Randolph was transferred to the parole division, which her attorney said was a “dead-end career move,” and a jury agreed, awarding her a $1.5 million verdict last month, according to the Los Angeles Times,
One of the office’s star prosecutors, John McKinney, was preparing to try the murder of Briana Kupfer, the UCLA graduate student who was stabbed 26 times and died in January 2021, when he was reassigned from the elite Major Crimes Unit to supervise misdemeanor cases out of East Los Angeles.
McKinney — who handled the high-profile murder case of rapper Nipsey Hussle — told The Post the move was in retaliation for speaking out against Gascón’s policies.
“I’m not doing any trials and I’m supervising two lawyers. That’s how small the office is,” McKinney said. “And because there are only two lawyers, anytime they go to trial, I basically become that first-year misdemeanor DA in court. So I’m in court on average, three days a week, and I go back and do what I used to do 25 years ago instead of trying complicated murder trials.”
While frustrated, McKinney sees it as an opportunity to mentor the younger attorneys he is supervising. He said his small unit is also outnumbered two to six because there are more public defenders and defense attorneys than prosecutors handling cases.
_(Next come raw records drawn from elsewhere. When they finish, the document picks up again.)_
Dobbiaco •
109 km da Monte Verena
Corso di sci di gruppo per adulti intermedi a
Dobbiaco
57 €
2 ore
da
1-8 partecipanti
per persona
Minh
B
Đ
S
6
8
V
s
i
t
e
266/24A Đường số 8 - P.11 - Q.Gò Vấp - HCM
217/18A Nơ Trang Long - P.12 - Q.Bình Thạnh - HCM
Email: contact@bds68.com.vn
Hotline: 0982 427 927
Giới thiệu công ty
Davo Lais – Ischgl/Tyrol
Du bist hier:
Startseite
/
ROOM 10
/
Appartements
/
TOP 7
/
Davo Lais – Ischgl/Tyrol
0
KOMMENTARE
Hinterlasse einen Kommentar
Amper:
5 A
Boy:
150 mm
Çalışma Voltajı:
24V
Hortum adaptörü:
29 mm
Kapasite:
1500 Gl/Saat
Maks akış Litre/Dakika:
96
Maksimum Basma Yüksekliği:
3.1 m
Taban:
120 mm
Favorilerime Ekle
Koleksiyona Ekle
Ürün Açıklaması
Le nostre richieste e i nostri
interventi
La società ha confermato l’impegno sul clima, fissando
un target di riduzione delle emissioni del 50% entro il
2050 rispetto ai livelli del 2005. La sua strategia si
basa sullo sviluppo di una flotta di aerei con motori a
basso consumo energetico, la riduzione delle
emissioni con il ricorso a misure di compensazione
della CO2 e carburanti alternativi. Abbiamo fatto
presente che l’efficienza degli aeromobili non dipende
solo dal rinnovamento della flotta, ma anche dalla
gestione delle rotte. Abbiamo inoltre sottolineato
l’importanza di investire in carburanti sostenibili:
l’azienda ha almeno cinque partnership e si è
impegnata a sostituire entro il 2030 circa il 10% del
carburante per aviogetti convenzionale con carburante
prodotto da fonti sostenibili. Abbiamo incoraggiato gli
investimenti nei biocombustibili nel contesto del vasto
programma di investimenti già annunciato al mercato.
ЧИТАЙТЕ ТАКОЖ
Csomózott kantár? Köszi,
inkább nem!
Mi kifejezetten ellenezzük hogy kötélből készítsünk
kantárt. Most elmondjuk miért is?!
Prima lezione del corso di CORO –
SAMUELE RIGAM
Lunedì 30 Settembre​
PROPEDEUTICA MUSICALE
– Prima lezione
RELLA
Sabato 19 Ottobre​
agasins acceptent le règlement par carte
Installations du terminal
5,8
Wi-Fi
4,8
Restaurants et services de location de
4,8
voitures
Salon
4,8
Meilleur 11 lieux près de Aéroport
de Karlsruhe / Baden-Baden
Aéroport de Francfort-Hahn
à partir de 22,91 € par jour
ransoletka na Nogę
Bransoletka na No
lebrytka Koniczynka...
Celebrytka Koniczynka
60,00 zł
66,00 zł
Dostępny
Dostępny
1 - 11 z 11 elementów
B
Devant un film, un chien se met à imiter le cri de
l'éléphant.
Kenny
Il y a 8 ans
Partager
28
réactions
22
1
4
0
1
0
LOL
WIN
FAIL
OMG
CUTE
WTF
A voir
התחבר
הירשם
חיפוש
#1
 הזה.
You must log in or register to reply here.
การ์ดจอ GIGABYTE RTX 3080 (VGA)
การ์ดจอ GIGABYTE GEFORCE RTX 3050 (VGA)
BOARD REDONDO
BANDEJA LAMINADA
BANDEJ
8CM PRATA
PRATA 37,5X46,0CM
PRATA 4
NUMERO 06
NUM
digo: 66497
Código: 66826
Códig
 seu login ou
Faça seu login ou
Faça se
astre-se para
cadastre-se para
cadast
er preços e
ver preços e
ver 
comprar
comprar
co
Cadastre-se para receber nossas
“The popular perception — and this could be true in other places around the country — is that it’s the public defense bar that’s suffering from understaffing and underfunding,” he said. “The reality in Los Angeles, however, it’s the prosecution that’s suffering, and clearly it has gotten worse since Gascón has taken office. Morale is very, very low right now at the DA’s Office.”
McKinney — who has started a campaign to run for DA himself in 2024 — added that some in the office were disappointed after the second attempt to recall Gascón failed in August 2022. Los Angeles County election officials said the campaign didn’t collect enough valid signatures and disqualified 30% of the ballots submitted.
“Grateful to move forward from this attempted political power grab — rest assured LA County, the work hasn’t stopped,” Gascón tweeted on Aug. 15.
Others joining the race to replace Gascón when his term ends in 2024 include Deputy DA Jonathan Hatami, former US Assistant Attorney General Nathan Hochma and Head Deputy District Attorney Maria Ramirez.